Time (GMT+8) | Presentation | Moderator |
8:30-8:45 | Are the Aims of Education Necessarily Those of Civilization? Who Benefits from Learning How to Learn, and is Child-centered Creativity Constructive or Destructive of Social Well-being? Prof. Georges Van Den Abbeele (University of California, Irvine, USA) | Prof. Ping-chen Hsiung |
Are the aims of education necessarily those of civilization? Who benefits from learning how to learn, and is child-centered creativity constructive or destructive of social well-being?
Georges Van Den Abbeele, University of California, Irvine
Abstract
This paper will provide an overview of key pedagogical theories (Rousseau, Dewey, Althusser, Bateson, Giroux) in terms of questioning whether the aims of education for the individual child and those of society (or civilization) can be reconciled or not. In other words, does the good of the child converge with the good of society, and is such a convergence even desirable? If “disruption” in business and technology has become understood as the catalyst for progressive innovation, then should education teach creativity even if disruptive rather than the mere acquisition of useful “skills” for workplace success?

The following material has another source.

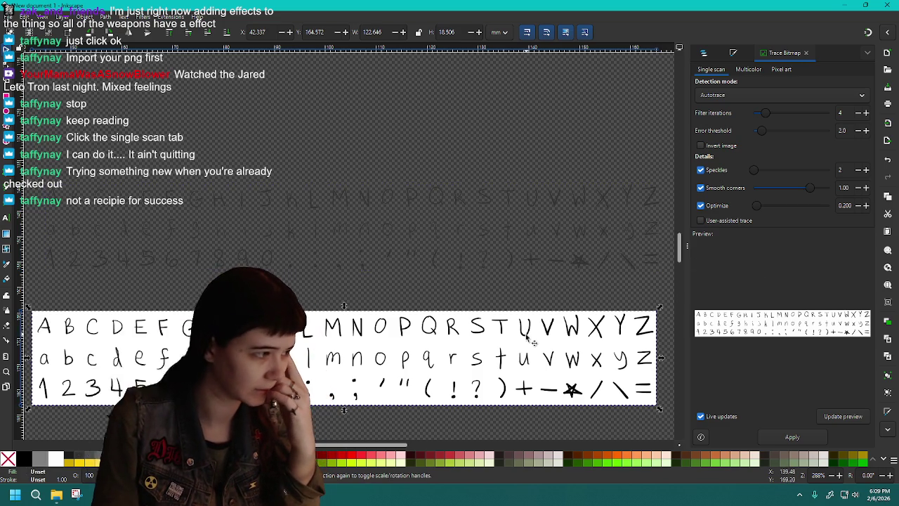
pyautogui.moveTo(526, 342); pyautogui.dragTo(539, 315)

In the terms of Gregory Bateson, shouldn’t the ideal of education be what he calls “second order” learning, that is, learning how to learn rather than non-reflective learning? Similarly, with the use of technology: is the purely instrumental use of technology sufficient, or should the emphasis be on a reflective or creative relation to technology, that is on learning technology as a technology of learning how to learn? Finally, what are the civilizational benefits of creativity or second-order learning? Should dissensus be valued over consensus?